[Source data]

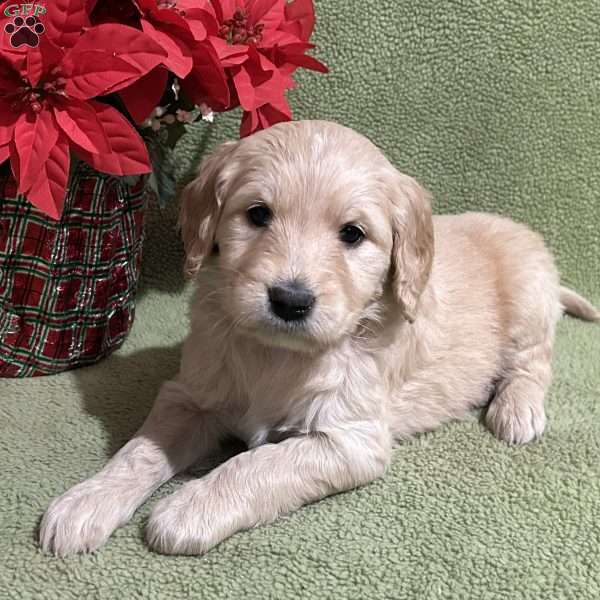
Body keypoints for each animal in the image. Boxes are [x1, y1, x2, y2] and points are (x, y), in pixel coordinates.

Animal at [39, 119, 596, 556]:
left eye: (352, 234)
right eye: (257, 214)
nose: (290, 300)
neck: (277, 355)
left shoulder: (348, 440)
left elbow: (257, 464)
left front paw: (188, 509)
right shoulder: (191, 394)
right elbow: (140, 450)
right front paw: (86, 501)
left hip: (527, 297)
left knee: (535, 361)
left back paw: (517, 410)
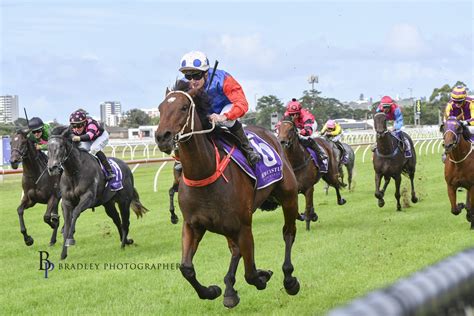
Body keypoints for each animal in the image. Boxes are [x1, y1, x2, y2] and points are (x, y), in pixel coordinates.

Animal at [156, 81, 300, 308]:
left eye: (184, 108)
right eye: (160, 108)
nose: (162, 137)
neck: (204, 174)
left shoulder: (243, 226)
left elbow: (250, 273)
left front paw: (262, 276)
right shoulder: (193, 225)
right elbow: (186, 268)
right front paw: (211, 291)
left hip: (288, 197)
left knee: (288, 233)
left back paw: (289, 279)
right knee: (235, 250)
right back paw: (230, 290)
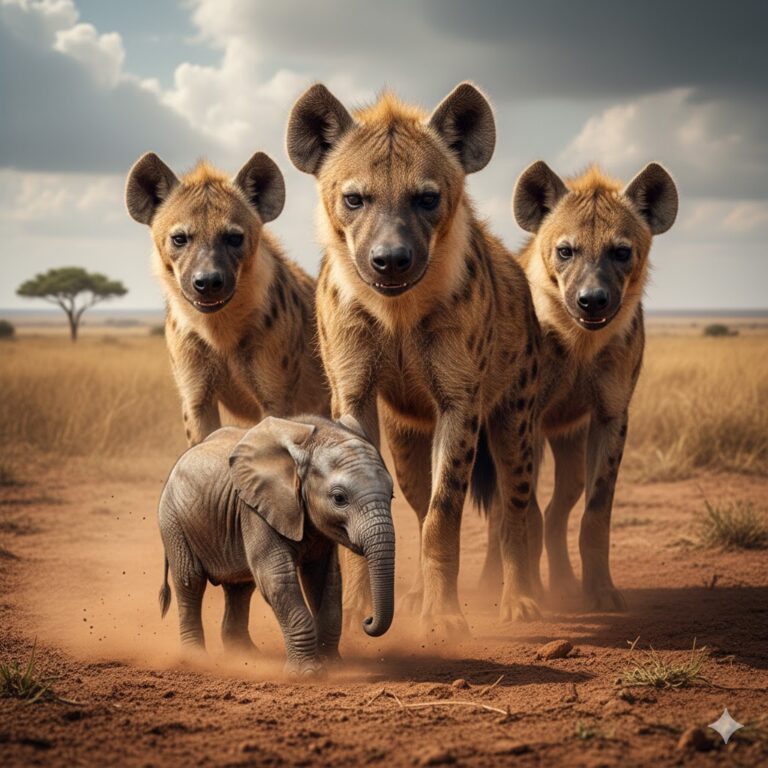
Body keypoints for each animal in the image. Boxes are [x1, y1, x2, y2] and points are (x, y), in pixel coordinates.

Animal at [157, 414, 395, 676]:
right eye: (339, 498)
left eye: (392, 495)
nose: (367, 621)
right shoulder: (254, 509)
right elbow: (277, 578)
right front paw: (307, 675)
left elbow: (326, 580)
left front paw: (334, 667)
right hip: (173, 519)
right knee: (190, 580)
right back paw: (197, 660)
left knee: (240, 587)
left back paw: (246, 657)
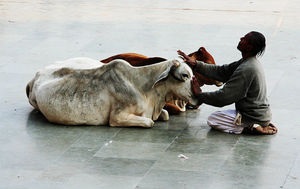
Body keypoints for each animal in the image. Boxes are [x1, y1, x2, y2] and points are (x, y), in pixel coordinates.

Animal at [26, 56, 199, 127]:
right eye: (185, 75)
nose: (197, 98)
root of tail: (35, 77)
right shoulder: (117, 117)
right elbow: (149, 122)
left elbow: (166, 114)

• WORK TO COMPLETE:
The data above should be returned in full, exactly as written, apart from its images.

• WRITTEN REPLY:
Body keypoints for each animal in the image. Boxes are [x1, y1, x2, y2] and points are (x, y), in pixel coordinates.

Animal at [39, 119, 596, 556]:
left eye: (352, 234)
right eye: (257, 214)
nose: (290, 300)
neck: (277, 355)
left shoulder: (348, 440)
left elbow: (257, 464)
left front paw: (188, 509)
right shoulder: (191, 394)
right elbow: (140, 450)
right front paw: (86, 501)
left hip: (527, 297)
left knee: (535, 361)
left back paw: (517, 410)
Body keypoints for each animal in the image. Boxes are [x1, y1, x2, y2] and points are (x, y), in pixel coordinates.

Animal at [156, 81, 300, 308]:
left eye: (184, 108)
right eye: (160, 108)
nose: (162, 137)
neck: (204, 174)
left shoulder: (243, 226)
left elbow: (250, 273)
left front paw: (262, 276)
right shoulder: (193, 225)
right elbow: (186, 268)
right front paw: (211, 291)
left hip: (288, 197)
left knee: (288, 233)
left back paw: (289, 279)
right knee: (235, 250)
right back paw: (230, 290)
Body keypoints for each animal in the image. Boxes are [x1, y1, x2, y2] and points are (x, y), in pixel coordinates.

Animal at [157, 414, 395, 676]:
right eye: (339, 498)
left eye: (392, 495)
nose: (367, 621)
right shoulder: (254, 509)
right elbow: (277, 578)
right front paw: (307, 675)
left elbow: (326, 580)
left front paw: (334, 667)
right hip: (173, 519)
right knee: (190, 580)
right back paw: (197, 660)
left knee: (240, 587)
left back paw: (246, 657)
Body keypoints for each animal in the image. Boxes are [x1, y1, x2, y2] and points are (x, y), in pixel coordinates.

Animal at [26, 56, 199, 127]:
right eye: (185, 75)
nose: (197, 98)
root of tail: (35, 77)
right shoulder: (117, 117)
right elbow: (149, 122)
left elbow: (166, 114)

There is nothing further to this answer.